▶ _Tekst_:
··········

Ouderlijk huis in Haarlem tijdens bezetting

Pater Meyer was een lange magere ascetische Benedictijn die nooit uit de plooi viel. Hij was wel vriendelijk maar ik kan me niet herinneren dat ik hem ooit eens ècht hartelijk heb zien lachen. De zusters waren echte trutterige en zijige nonnen, viel me toen al op.

We begonnen meer regelmatig daar naar de kerk te gaan voor de dagelijkse mis. Dat loste voor moeder ook het probleem op dat haar de communie geweigerd zou worden. Omdat we er elke dag waren, duurde het niet lang dat L. en ik gevraagd werden om misdienaar te worden. Nou ja, gevraagd. Je had het maar te doen. Dat betekende elke dag vroeg op en door weer en wind naar de Kirche rennen, 'die Messe dienen' en daarna zo hard mogelijk rennen om op tijd op school te komen.

··········

▶ _Aangeleverde gegevens_:
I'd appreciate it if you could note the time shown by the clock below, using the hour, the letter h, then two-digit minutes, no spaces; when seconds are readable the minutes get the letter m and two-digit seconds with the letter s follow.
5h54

··········

▶ _Opdracht A_: Welke bijvoeglijke naamwoorden staan in de tekst over het ouderlijk huis in Haarlem direct voor het woord "Benedictijn"?
▶ _Opdracht B_: Kun je uit de tekst over het ouderlijk huis in Haarlem het stuk van "Pater Meyer was" tot en met "toen al op." letterlijk weergeven?
▶ _Opdracht C_: Kun je de tekst over het ouderlijk huis in Haarlem verder schrijven, aansluitend op de laatste zin?

▶ _Schriftelijk antwoord A_: lange, magere, ascetische

▶ _Schriftelijk antwoord B_:
Pater Meyer was een lange magere ascetische Benedictijn die nooit uit de plooi viel. Hij was wel vriendelijk maar ik kan me niet herinneren dat ik hem ooit eens ècht hartelijk heb zien lachen. De zusters waren echte trutterige en zijige nonnen, viel me toen al op.

▶ _Schriftelijk antwoord C_:
L. en ik schenen goede misdienaars te zijn, d.w.z. we waren ALTIJD inzetbaar want daar zorgde moeder wel voor; hoe meer missen hoe beter. Maar moeder had nog een zoontje, ook al was die pas vier of vijf jaar. Dus op een mooie dag,...... of kwàde dag,... werd ook 'der kleine W.' in stelling gebracht en in een toogje gehesen. Ik weet niet meer hoe dikwijls de rok om zijn middel was dubbel gerold en hoeveel lintjes en spelden er aan te pas kwamen om het hele geval op zijn plaats te houden. De zusters waren helemaal vertederd toen ze hem opdoften, maar ik denk niet dat 'der W.' al dat gefrunnik aan zijn lijf kon appreciëren!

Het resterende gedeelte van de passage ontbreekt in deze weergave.